> [SELECTED PASSAGE]
# Information about FreeBSD



## StradaP (Mar 2, 2012)

Hello community, I need your help, because I need information about all of FreeBSD release. My idea is known the important things of OS especially file management, process, blocks, security, management E/S, advantages and disadvantage and future of OS.


Thank


----------



## DutchDaemon (Mar 2, 2012)

*FreeBSD? So, what is it?*
*How to ask questions the smart way.*

Read that, and come back when you have an actual and specific question.

Closed.


----------



## SirDice (Mar 2, 2012)

Handbook

[thread=9294]FreeBSD? So, what is it?[/thread]


----------



## StradaP (Mar 2, 2012)

*Thank*

I'm sorry is that I will do a exposition about FreeBSD and need information about the characteristics the OS in special of the old release


----------



## SirDice (Mar 2, 2012)

You could read "The design and implementation of the 4.4BSD operating system"

Or, covering more recent versions: The design and implementation of the FreeBSD operating system


----------



## Morte (Mar 2, 2012)

Depending on what you mean by "old", you might be able to get some terse info by reading the release notes:  http://www.freebsd.org/releases/.  These go back to FreeBSD 1.0 released in 1993.


----------

> [INSTRUCTION A]
Answer these from the FreeBSD thread, one line each:
(i) What did DutchDaemon do with the thread at the end of the reply?
(ii) Which FreeBSD release do the release notes go back to, and in what year was it released?
(iii) What is the title of the first book SirDice suggests?
> [INSTRUCTION B]
In one to three sentences, explain why StradaP asks for information about FreeBSD in the FreeBSD thread.
> [INSTRUCTION C]
Rewrite Morte's post in the FreeBSD thread from "## Morte (Mar" up to and including "released in 1993.", swapping "release notes" for "changelogs".
The material after this point comes from a different source than the FreeBSD thread.

> [DATA SUPPLIED]
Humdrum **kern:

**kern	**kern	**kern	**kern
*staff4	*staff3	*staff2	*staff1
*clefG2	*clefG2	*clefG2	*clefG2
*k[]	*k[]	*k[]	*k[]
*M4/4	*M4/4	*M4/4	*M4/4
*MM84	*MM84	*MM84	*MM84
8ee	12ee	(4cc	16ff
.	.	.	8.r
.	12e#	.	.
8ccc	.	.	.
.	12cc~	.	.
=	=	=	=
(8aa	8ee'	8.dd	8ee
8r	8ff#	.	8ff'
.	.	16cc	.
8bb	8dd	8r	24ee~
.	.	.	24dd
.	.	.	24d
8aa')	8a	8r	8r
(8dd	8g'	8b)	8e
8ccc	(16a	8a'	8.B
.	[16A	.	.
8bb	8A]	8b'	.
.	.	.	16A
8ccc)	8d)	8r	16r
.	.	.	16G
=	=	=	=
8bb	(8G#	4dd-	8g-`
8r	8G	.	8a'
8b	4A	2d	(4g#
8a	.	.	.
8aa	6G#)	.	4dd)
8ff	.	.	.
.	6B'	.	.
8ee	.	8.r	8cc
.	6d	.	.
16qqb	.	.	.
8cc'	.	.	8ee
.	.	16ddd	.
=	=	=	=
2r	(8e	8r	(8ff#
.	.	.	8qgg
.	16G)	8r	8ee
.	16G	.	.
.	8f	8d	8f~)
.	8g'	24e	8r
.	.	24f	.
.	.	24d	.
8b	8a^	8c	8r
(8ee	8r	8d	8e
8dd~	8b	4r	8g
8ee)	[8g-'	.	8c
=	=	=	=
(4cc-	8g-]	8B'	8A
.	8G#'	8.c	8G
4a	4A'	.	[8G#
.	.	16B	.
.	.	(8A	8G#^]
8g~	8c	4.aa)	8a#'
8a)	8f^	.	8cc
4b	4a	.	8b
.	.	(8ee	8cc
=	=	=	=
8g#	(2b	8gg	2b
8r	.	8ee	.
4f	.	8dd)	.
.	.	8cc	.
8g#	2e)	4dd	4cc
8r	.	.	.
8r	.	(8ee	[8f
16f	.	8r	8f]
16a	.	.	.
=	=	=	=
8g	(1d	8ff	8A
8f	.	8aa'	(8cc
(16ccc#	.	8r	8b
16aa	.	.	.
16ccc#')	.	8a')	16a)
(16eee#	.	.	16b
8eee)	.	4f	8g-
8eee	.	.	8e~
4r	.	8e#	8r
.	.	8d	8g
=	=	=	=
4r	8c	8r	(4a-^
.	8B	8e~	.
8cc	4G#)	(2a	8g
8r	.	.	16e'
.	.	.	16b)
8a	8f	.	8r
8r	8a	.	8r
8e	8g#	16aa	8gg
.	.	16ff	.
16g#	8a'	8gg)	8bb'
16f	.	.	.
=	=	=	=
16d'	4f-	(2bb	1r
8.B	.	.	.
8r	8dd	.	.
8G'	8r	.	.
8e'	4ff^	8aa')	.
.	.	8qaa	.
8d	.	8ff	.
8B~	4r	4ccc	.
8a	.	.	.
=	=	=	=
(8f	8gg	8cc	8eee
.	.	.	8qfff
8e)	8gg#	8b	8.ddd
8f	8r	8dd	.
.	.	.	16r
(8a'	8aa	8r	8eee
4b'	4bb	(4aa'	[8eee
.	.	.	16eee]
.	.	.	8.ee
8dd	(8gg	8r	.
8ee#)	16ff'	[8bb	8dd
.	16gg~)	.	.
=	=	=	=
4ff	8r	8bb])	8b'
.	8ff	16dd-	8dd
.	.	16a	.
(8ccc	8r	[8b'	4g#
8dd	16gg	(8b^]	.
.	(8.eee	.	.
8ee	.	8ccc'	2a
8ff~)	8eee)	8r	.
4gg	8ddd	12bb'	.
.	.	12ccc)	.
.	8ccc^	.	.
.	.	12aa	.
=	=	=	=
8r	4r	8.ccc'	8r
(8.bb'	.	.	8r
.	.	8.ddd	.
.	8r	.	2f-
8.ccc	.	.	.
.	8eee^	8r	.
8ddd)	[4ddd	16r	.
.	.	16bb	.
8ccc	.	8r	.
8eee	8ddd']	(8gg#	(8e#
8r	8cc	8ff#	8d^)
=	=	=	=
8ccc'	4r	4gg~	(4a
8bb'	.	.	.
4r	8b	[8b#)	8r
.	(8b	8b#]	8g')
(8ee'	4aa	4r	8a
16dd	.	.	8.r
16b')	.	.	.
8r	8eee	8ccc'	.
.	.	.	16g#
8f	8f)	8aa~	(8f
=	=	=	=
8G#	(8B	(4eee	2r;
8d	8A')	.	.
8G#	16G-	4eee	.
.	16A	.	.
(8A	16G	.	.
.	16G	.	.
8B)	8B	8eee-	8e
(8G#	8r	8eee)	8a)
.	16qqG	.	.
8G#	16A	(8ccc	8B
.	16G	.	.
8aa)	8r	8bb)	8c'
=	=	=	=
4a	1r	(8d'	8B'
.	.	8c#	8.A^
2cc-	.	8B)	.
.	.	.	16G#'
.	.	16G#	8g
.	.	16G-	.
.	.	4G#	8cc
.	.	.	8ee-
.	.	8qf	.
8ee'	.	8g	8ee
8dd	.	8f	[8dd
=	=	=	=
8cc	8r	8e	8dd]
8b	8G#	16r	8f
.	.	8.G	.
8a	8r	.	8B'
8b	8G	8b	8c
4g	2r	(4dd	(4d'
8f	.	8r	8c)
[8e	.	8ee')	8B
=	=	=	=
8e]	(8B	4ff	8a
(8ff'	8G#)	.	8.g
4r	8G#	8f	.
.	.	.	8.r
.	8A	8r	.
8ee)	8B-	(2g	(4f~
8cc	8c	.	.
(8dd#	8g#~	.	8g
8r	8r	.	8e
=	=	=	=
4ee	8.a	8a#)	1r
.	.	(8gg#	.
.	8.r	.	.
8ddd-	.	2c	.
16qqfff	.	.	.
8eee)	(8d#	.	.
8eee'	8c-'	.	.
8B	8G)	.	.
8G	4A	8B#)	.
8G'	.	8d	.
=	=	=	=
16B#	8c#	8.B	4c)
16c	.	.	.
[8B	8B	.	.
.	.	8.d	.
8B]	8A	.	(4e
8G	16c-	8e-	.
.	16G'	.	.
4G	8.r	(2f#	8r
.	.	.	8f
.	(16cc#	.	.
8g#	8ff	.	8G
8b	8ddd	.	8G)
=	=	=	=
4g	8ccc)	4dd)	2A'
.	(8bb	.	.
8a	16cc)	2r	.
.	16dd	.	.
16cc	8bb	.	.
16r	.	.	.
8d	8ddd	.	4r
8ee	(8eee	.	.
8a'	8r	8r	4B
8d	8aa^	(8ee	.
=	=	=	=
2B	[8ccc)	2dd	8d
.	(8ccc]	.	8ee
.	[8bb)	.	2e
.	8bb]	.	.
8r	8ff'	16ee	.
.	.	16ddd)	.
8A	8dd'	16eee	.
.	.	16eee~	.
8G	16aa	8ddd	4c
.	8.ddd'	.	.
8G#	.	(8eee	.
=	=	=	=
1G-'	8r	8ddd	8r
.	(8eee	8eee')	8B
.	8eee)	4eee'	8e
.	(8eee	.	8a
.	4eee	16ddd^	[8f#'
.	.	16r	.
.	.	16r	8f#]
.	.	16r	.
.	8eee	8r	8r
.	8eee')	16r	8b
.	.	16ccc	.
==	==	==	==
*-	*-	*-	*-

> [EXERCISE SOLUTION A]
(i) DutchDaemon closed it.
(ii) FreeBSD 1.0, released in 1993.
(iii) "The design and implementation of the 4.4BSD operating system"

> [EXERCISE SOLUTION B]
StradaP is going to give an exposition about FreeBSD. For it, StradaP needs information about the characteristics of the OS, especially of the old releases.

> [EXERCISE SOLUTION C]
## Morte (Mar 2, 2012)

Depending on what you mean by "old", you might be able to get some terse info by reading the changelogs:  http://www.freebsd.org/releases/.  These go back to FreeBSD 1.0 released in 1993.